What to work on ->
Where the line containing "Do the same for the black" appears in the records below, begin there and output each line verbatim through the last line.

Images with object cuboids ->
□ □ □ □ □
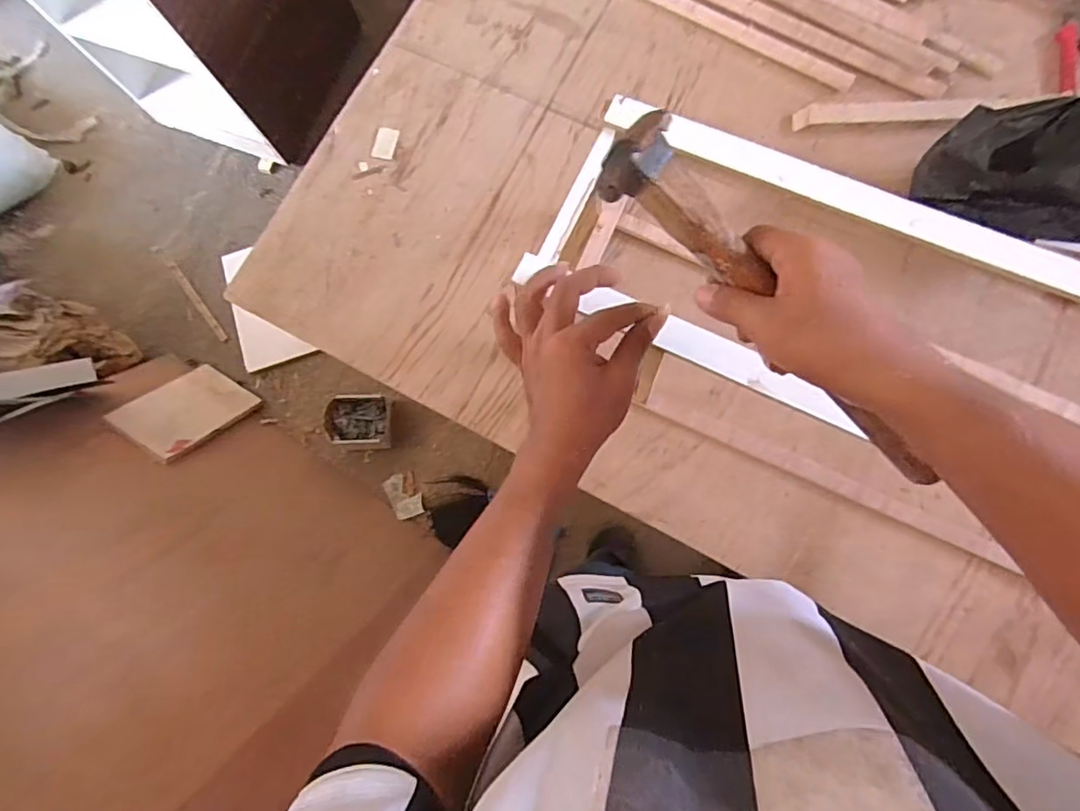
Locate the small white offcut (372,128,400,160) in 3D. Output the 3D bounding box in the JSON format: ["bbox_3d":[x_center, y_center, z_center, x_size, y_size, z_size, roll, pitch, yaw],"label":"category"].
[{"bbox_3d":[-0.209,-0.356,0.793,0.029,0.006,0.042,13,80,7],"label":"small white offcut"}]

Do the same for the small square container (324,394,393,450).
[{"bbox_3d":[-0.471,0.041,1.532,0.158,0.052,0.145,-2,79,4],"label":"small square container"}]

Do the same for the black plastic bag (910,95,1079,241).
[{"bbox_3d":[0.549,-0.243,0.634,0.215,0.165,0.095,23,82,9],"label":"black plastic bag"}]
□ □ □ □ □
Answer to this task ->
Do the same for the black plastic bag (910,95,1079,241).
[{"bbox_3d":[0.549,-0.243,0.634,0.215,0.165,0.095,23,82,9],"label":"black plastic bag"}]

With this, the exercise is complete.